Como deve ter ficado evidente, o resultado da passagem do mito para o esclarecimento e o retorno do segundo ao primeiro demonstra o substrato da dominação que continuará vigorar efetivamente no capitalismo. Todavia, na análise que fazem da obra de Sade revelam a nudez da violência que o fascismo exerceria no século XX. O fascismo é o anseio pela conservação através da disputa do poder. Assim como a “industrial cultural”, que já havia oferecido as ferramentas de controle das massas, o fascismo compartilha a tendência de se expandir totalitariamente; a diferença é que agora, canalizado pelo racismo, ele encontra nos judeus o bode expiatório para lançar o seu terror. “O fascismo também é totalitário na medida em que se esforça por colocar diretamente a serviço da dominação a própria rebelião da natureza reprimida contra essa dominação.”8 A posição peculiar dos judeus na sociedade atraí sobre seu encalço o anti-semitismo e o consequente ódio, que alimentará a “sementeira da nova barbárie”, isto é, o momento em que a consciência, cega pelo desejo da opressão, reencontra o estado de natureza e retorna à pratica mimética do sacrifício sanguinolento.

▶ **Dados da tarefa**
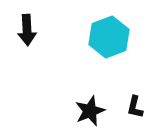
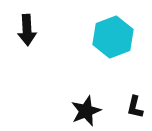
cyan hexagon: moved 4 px right
black star: moved 4 px left
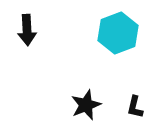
cyan hexagon: moved 5 px right, 4 px up
black star: moved 6 px up
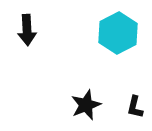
cyan hexagon: rotated 6 degrees counterclockwise
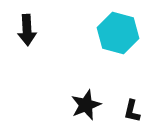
cyan hexagon: rotated 18 degrees counterclockwise
black L-shape: moved 3 px left, 4 px down
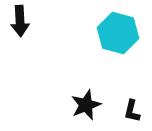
black arrow: moved 7 px left, 9 px up
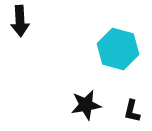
cyan hexagon: moved 16 px down
black star: rotated 12 degrees clockwise
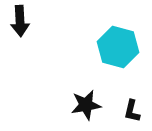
cyan hexagon: moved 2 px up
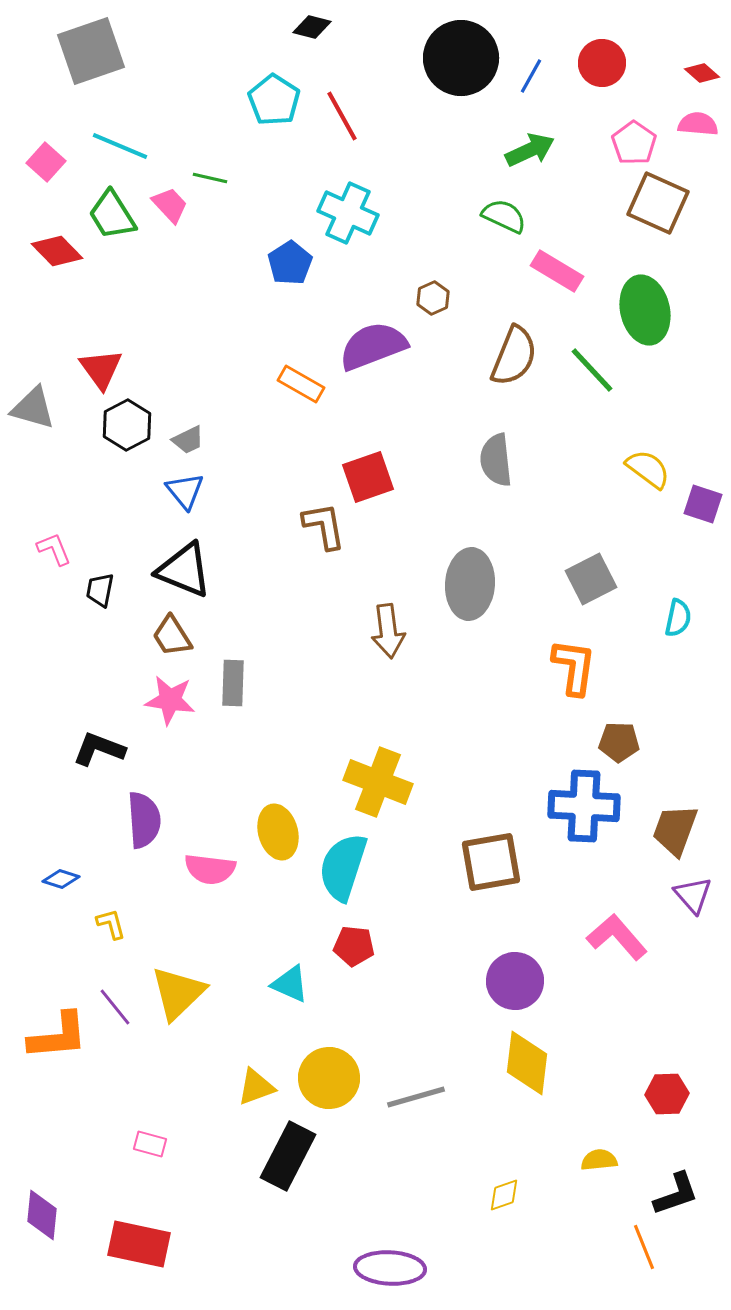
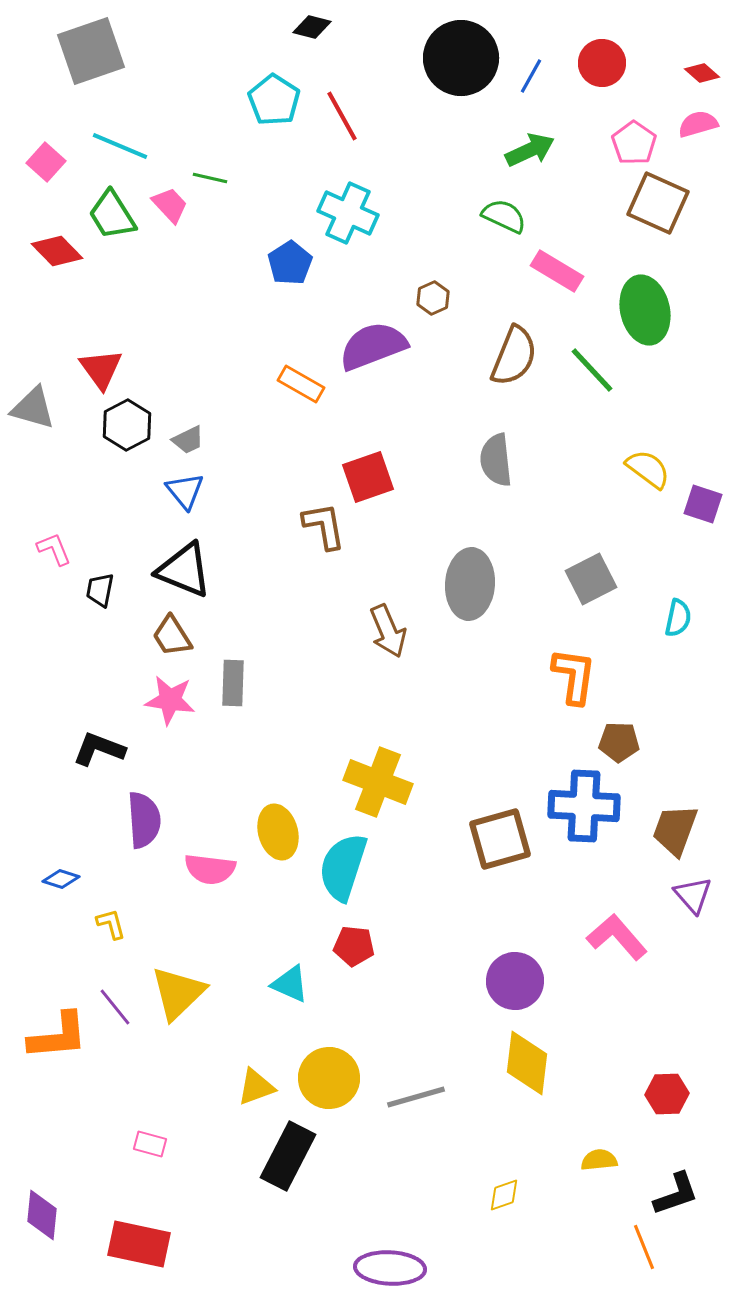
pink semicircle at (698, 124): rotated 21 degrees counterclockwise
brown arrow at (388, 631): rotated 16 degrees counterclockwise
orange L-shape at (574, 667): moved 9 px down
brown square at (491, 862): moved 9 px right, 23 px up; rotated 6 degrees counterclockwise
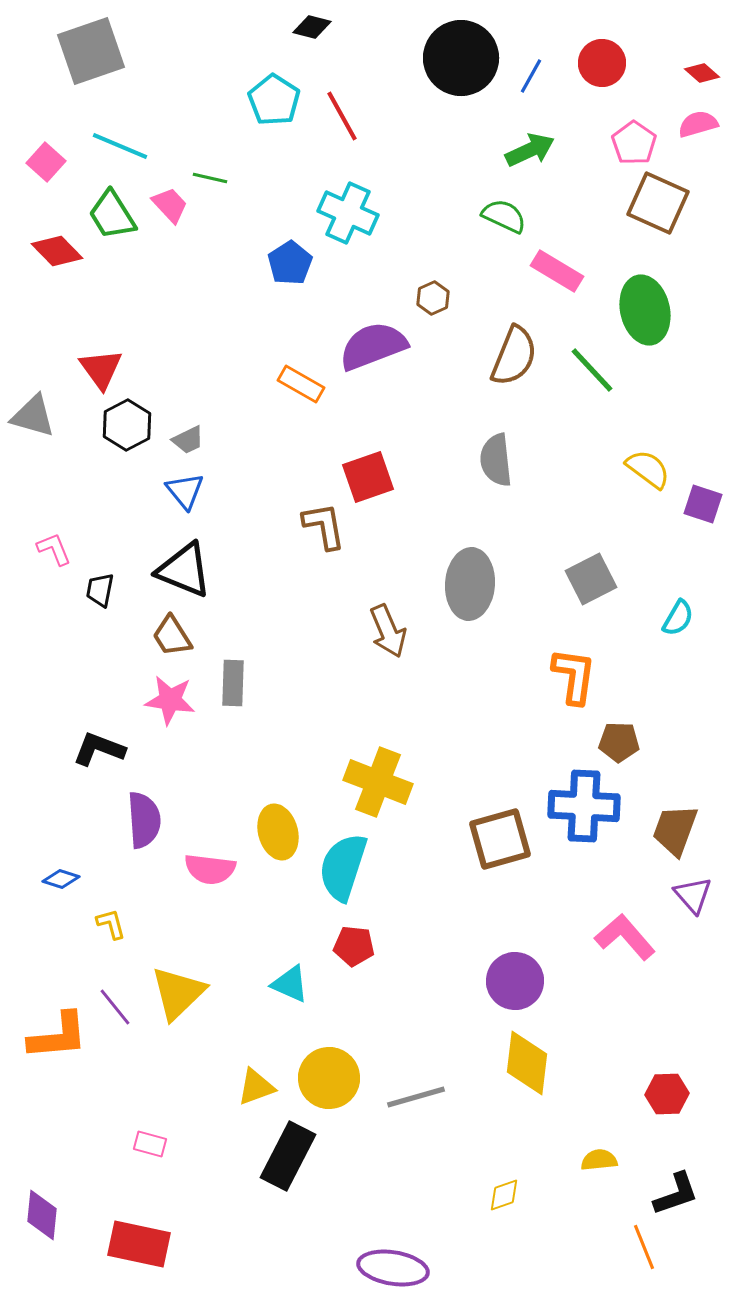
gray triangle at (33, 408): moved 8 px down
cyan semicircle at (678, 618): rotated 18 degrees clockwise
pink L-shape at (617, 937): moved 8 px right
purple ellipse at (390, 1268): moved 3 px right; rotated 6 degrees clockwise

▶ **Problemas a resolver**
#1 Segundo o trecho para leitura, em quem o fascismo, canalizado pelo racismo, encontra o bode expiatório para lançar o seu terror?
#2 Transcreva as linhas da listagem desde o início até a linha com "black arrow: moved 7 px left, 9 px up", incluindo esta, e deixe as imagens de fora da resposta.

▶ **Soluções a seguir**
#1 Nos judeus.

#2
cyan hexagon: moved 4 px right
black star: moved 4 px left
cyan hexagon: moved 5 px right, 4 px up
black star: moved 6 px up
cyan hexagon: rotated 6 degrees counterclockwise
cyan hexagon: rotated 18 degrees counterclockwise
black L-shape: moved 3 px left, 4 px down
black arrow: moved 7 px left, 9 px up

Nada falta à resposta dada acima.